Martin Szurcsik-Nimmervoll: Die Wände sind ein guter Punkt, denn über die bildende Kunst haben wir noch gar nicht gesprochen und leider passiert da auch in Sankt Pölten noch viel zu wenig. Ein spannendes Projekt in dem Bereich ist aber das „KinderKunstLabor“, ein neues Ausstellungshaus für zeitgenössische Kunst mit einem Workshop-Programm für junges Publikum. Dahinter steckt Mona Jas, die spannende, internationale Leute reinbringt. Ich glaube, dass das viel tun wird, nicht nur für die Kinder, auch für die Erwachsenen. Viel Potential steckt natürlich auch im Künstler:innen-Bund. Flora und ich sind ja auch im Vorstand und wir sehen unsere Aufgabe in Zukunft, darin auch junge Leute abzuholen, wenn es um bildende Kunst geht, vor allem auch, weil es im Bereich bildende Kunst noch viel zu wenig gibt. Aber um auf das Thema Weltoffenheit zurückzukommen: Ich finde es geht nicht unbedingt immer nur darum, die Welt nach Sankt Pölten zu holen, sondern auch nach draußen zu gehen und wieder zurückzukommen. In dreißig Minuten bin ich in Wien, in einer Stunde in Linz. Das ist für mich fast die schönste Qualität an Sankt Pölten, die sehr gute Anbindung an andere Städte.
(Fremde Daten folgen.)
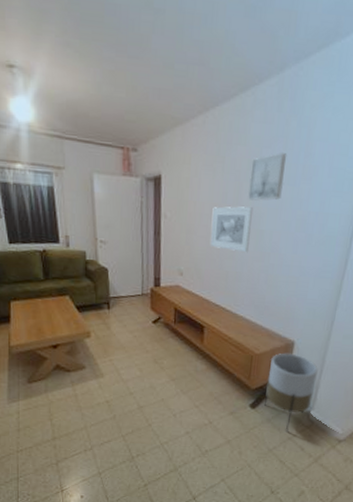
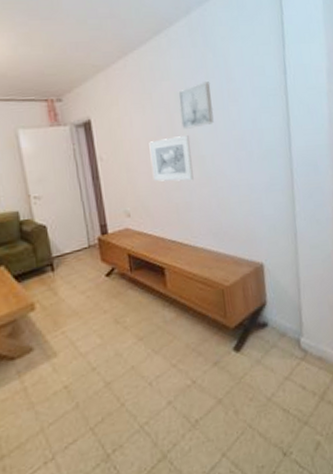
planter: present [263,353,318,431] -> none [244,277,299,370]

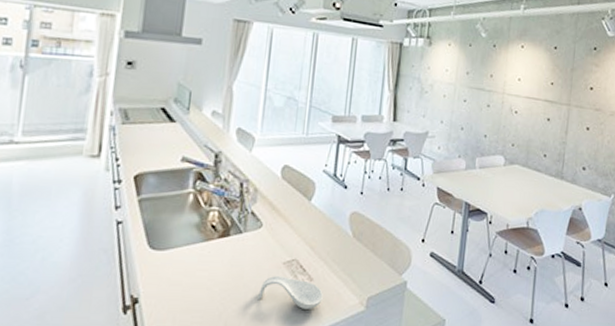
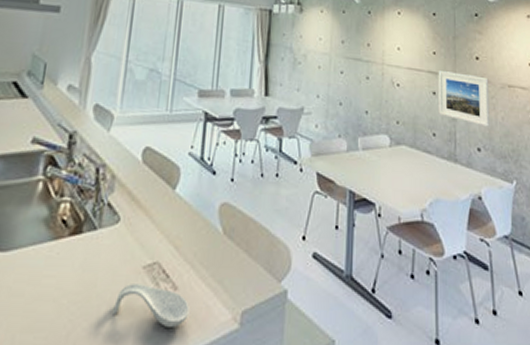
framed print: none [551,100,600,149] -> present [438,71,490,127]

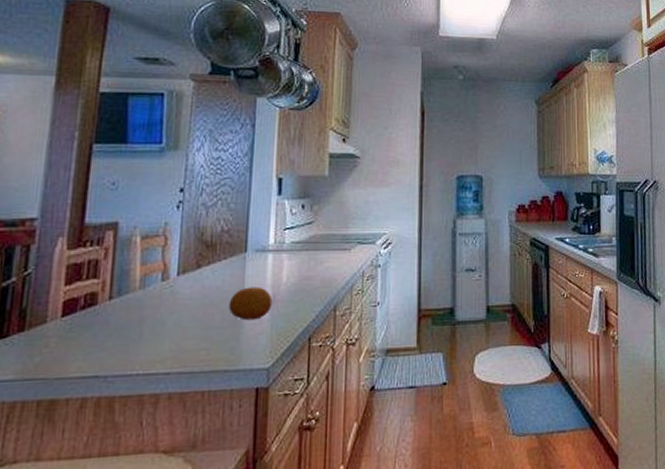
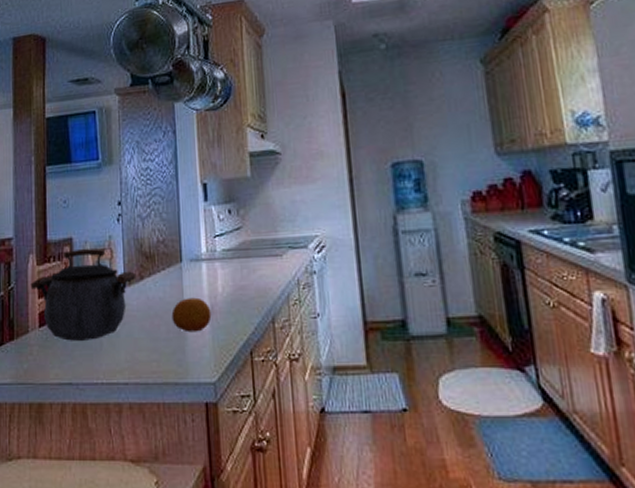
kettle: none [55,235,193,331] -> present [30,248,137,341]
Petra Wieser: Dem stimme ich voll zu. Wenn du in Sankt Pölten am Bahnhof aussteigst, hast du sofort das Tor zur Innenstadt, vorbei an einem ehemaligen Grand Hotel und an einem der schönsten Jugendstil-Gebäude.

Martin Szurcsik-Nimmervoll: Das ist tatsächlich ein spannender Punkt. Die Innenstadt von Sankt Pölten funktioniert wirklich gut – man trifft dort alle Leute. Kürzlich habe ich an einer Diskussionsveranstaltung zur „Neubelebung“ der Innenstadt teilgenommen, aber in Wirklichkeit funktionieren die Innenstadt und auch der Markt in Sankt Pölten genau so, wie sie es sollten: als soziales Gefüge, in dem Menschen kommunizieren und sich treffen. Das ist im Jahr 2024 wirklich etwas Besonderes.